The implications of the ant study also lie in the area of behavior control, though the present work limits its conclusions to entomology. “Our discovery could help in developing novel pest-control strategies,” said paper co-author Yannick Wurm (I know, I know) of the University of London. For example, a pesticide could artificially deactivate the genes in the social chromosome and induce social anarchy within the colony.” What could possibly go wrong?


Gene for humanity

Another new study identified microRNAs–short strings of nucleic acid that regulate gene expression–that are found in human brains and (so far) only in human brains. The blog Why Evolution is True delivers a sober account of the finding: “We have a human-specific molecule, miR-941, that regulates gene expression in our brains, and some of the genes it might have regulated have dropped out of the pathway.”

This modest but interesting finding has been overblown in the media to a “gene for humanity,” says whyevolutionistrue. The term “holy grail” really should be used only in conjunction with killer bunnies but the phrase’s mytho-comic connotations are apt here, I think. How thrilling (and frightening) to think there might be a single gene that holds the key to separating us from the apes! Could a single wayward x-ray to the groin lead to a Cro Magnon blessed arrival, fruit of the loins of a middle-class mom from Dubuque? Could we, by means of genetic engineering and maternal surrogacy, resurrect an extinct humanoid species such as, say, a Neandertal?

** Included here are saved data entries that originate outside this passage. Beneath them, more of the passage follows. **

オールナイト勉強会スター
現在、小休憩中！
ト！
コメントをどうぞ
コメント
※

Search for the root causes of the search for root causes

As always, there are two distinct but connected forces at play in these stories. Gene-for hype occurs on at least two levels. First is the scientific fascination with seeking the hereditary component of anything. The laudable emphasis today on multi-gene complexes and gene-environment interaction has done little to dampen our enthusiasm for seeking the genetic “roots” or “basis” of natural behaviors. The reasons for this are complex, but at least part of the explanation is inherent in the science. Quite simply, environmental influences are hard to analyze using existing scientific methods. So the cutting edge of behavioral research brackets the environment and asks questions that are answerable (and of course fundable). This de facto determinism is built into the style of scientific practice: what counts as interesting is shaped by what is convenient to study.

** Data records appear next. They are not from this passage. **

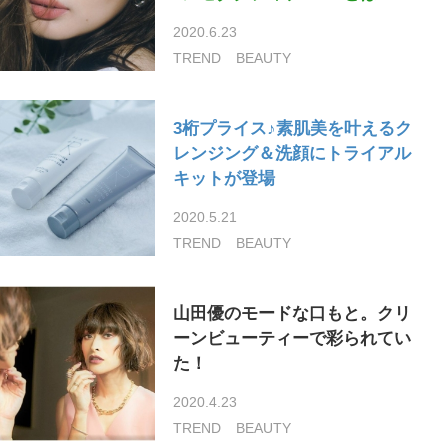
2020.6.23
TREND
BEAUTY
3桁プライス♪素肌美を叶えるク
レンジング＆洗顔にトライアル
キットが登場
2020.5.21
TREND
BEAUTY
山田優のモードな口もと。クリ
ーンビューティーで彩られてい
た！
2020.4.23
TREND
BEAUTY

Second, as scientific results filter outward from the lab to the media outlets and blogs to the public eyeball, the natural and necessary distillation of complex, nuanced findings into plain, sixth-grade-level language easily becomes perverted. How many hits would you get by writing, “Genes regulated by human-specific molecule may have dropped out of cascade pathway thousands of generations ago”? Perhaps the more relevant human-specific trait here is the desire for simple explanations and sensational stories about root causes and “the key” to whatever.

It is tempting to write that this impulse for ultimate causation explains everything about genetic determinism. But that would create more problems than it solves.

[1] Court Brown, W. M. “Sex Chromosomes and the Law.” The Lancet 280, no. 7254 (1962 1962): 508-09; Maclean, N., J. M. Mitchell, D. G. Harnden, Jane Williams, Patricia A. Jacobs, Karin A. Buckton, A. G. Baikie, et al. “A Survey of Sex-Chromosome Abnormalities among 4514 Mental Defectives.” The Lancet 279, no. 7224 (1962 1962): 293-96; Jacobs, Patricia A., M. Brunton, M. M. Melville, R. P. Brittain, and W. F. McClemont. “Aggressive Behavior, Mental Subnormality and the XYY Male.” Nature 208 (1965 1965): 1351-52. doi:10.1038/2081351a0.

Walzer, S., and P. S. Gerald. “Social Class and Frequency of XYY and XXY.” Science 190, no. 4220 (1975 1975): 1228-9; Steinfels, M. O., and C. Levine. “The XYY Controversy: Researching Violence and Genetics.” Hastings Cent Rep 10, no. 4 (1980 1980): Suppl-1-32.